About this task: Can you reproduce, word for word, the lines in the rows below, starting with the line that contains "### 标准模式和怪异模式的区别" and stopping after the line that contains "#### 元素的百分比高度"?

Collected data
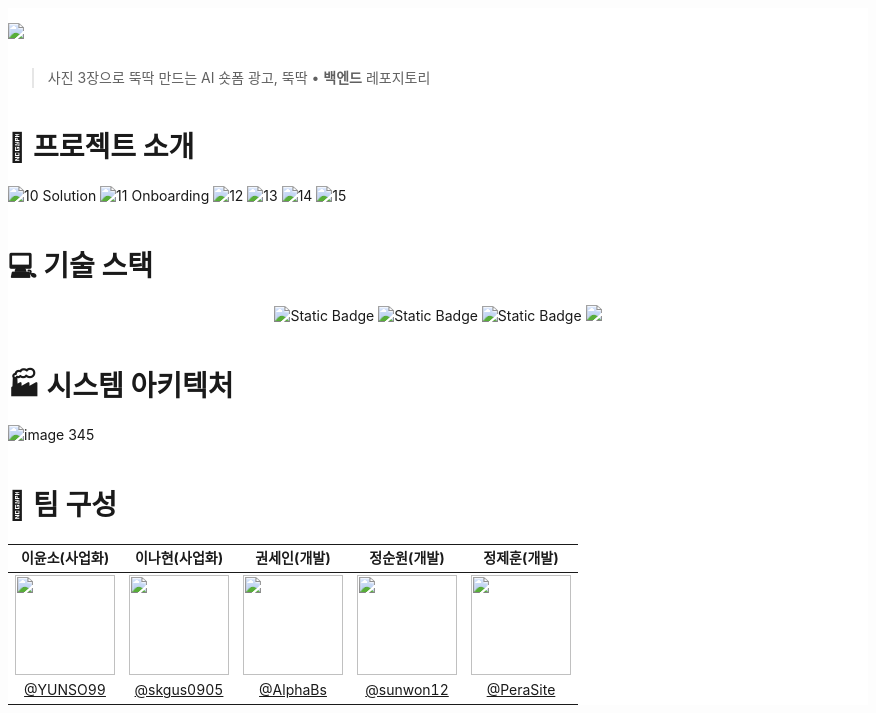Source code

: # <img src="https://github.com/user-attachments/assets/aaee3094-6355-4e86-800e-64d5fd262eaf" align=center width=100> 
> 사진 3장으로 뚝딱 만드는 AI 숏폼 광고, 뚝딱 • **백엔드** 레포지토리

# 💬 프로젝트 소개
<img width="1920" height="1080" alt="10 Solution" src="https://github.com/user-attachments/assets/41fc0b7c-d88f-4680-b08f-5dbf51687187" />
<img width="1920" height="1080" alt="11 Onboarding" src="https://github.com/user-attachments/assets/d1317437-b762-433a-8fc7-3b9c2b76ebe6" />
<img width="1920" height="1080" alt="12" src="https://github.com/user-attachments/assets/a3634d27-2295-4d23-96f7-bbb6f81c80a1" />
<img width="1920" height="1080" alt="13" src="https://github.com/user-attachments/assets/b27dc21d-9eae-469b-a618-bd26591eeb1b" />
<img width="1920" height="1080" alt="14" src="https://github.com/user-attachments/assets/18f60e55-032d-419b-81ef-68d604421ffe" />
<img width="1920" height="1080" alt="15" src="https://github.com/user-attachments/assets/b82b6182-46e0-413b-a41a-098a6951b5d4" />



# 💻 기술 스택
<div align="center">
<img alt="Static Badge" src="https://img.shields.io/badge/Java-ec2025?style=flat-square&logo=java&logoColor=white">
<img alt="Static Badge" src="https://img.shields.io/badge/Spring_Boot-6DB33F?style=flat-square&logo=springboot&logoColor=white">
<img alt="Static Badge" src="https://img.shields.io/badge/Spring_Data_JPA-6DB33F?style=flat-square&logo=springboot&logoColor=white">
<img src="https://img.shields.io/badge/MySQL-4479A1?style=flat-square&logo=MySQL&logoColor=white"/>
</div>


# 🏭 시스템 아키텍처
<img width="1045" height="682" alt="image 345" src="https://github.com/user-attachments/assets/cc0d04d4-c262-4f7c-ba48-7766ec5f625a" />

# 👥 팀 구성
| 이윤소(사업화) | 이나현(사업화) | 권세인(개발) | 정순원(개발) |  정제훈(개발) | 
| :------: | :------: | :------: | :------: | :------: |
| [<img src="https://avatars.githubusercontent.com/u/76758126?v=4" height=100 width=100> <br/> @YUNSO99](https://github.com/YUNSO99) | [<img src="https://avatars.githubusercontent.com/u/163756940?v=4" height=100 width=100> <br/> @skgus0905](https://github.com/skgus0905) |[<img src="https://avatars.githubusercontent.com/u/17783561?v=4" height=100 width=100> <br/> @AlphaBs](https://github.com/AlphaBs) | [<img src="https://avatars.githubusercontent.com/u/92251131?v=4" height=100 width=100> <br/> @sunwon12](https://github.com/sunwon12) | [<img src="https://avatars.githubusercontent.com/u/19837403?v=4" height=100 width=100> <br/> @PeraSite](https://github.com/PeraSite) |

* * *

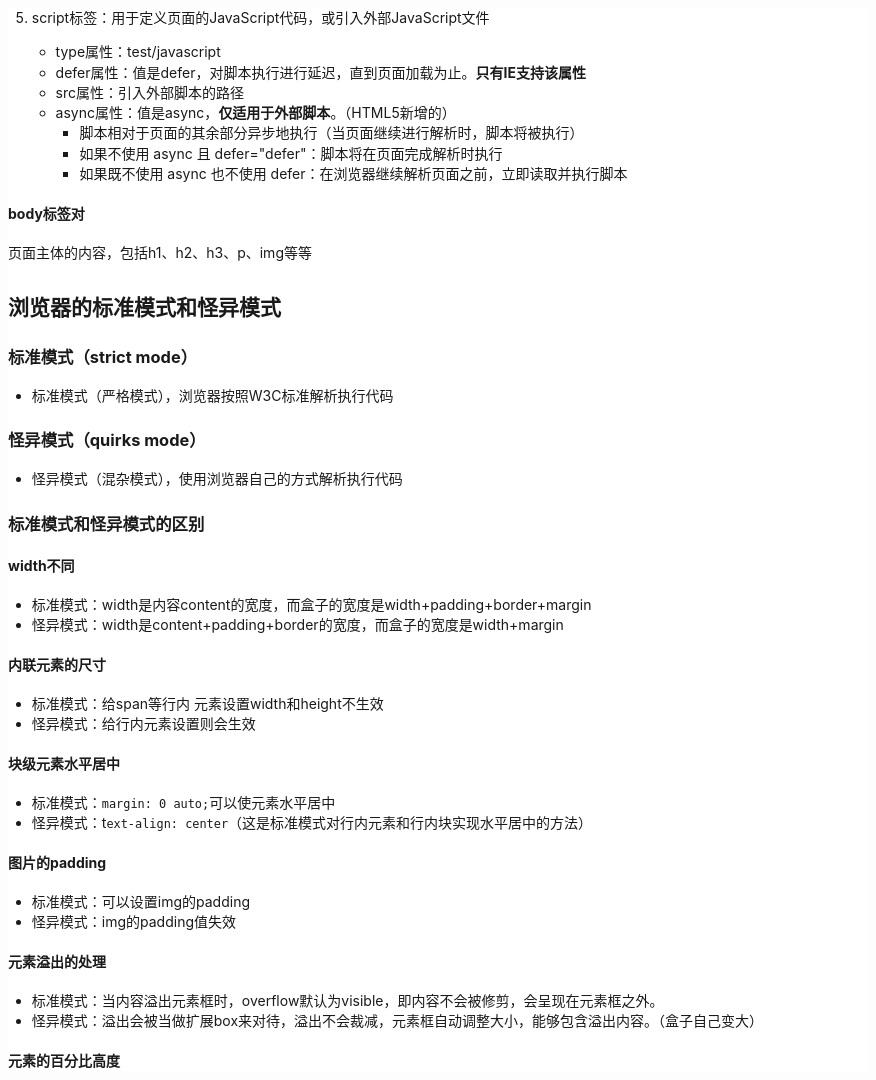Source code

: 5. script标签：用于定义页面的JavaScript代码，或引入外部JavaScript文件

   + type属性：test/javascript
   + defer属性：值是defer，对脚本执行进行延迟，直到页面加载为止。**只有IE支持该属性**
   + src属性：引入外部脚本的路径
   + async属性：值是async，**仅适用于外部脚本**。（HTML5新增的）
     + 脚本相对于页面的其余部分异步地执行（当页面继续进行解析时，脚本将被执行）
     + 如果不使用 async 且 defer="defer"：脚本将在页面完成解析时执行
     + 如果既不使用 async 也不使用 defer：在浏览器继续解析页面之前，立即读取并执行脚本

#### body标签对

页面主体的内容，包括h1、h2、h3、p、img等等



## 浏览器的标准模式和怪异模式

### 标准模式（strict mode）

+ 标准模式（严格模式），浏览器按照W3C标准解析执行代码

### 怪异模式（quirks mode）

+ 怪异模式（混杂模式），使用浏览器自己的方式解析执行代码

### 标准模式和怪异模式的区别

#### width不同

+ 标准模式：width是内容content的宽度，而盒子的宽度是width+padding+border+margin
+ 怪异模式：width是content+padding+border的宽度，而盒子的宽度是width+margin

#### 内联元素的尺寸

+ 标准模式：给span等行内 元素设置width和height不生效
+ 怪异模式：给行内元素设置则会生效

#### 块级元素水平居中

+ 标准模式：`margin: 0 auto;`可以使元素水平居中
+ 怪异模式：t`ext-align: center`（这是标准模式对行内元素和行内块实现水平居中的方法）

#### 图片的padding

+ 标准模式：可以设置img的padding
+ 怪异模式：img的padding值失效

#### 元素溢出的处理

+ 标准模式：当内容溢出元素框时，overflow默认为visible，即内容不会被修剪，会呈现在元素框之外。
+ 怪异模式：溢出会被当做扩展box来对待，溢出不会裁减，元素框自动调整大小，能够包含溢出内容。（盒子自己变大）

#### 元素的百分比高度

Solution for this exercise:
### 标准模式和怪异模式的区别

#### width不同

+ 标准模式：width是内容content的宽度，而盒子的宽度是width+padding+border+margin
+ 怪异模式：width是content+padding+border的宽度，而盒子的宽度是width+margin

#### 内联元素的尺寸

+ 标准模式：给span等行内 元素设置width和height不生效
+ 怪异模式：给行内元素设置则会生效

#### 块级元素水平居中

+ 标准模式：`margin: 0 auto;`可以使元素水平居中
+ 怪异模式：t`ext-align: center`（这是标准模式对行内元素和行内块实现水平居中的方法）

#### 图片的padding

+ 标准模式：可以设置img的padding
+ 怪异模式：img的padding值失效

#### 元素溢出的处理

+ 标准模式：当内容溢出元素框时，overflow默认为visible，即内容不会被修剪，会呈现在元素框之外。
+ 怪异模式：溢出会被当做扩展box来对待，溢出不会裁减，元素框自动调整大小，能够包含溢出内容。（盒子自己变大）

#### 元素的百分比高度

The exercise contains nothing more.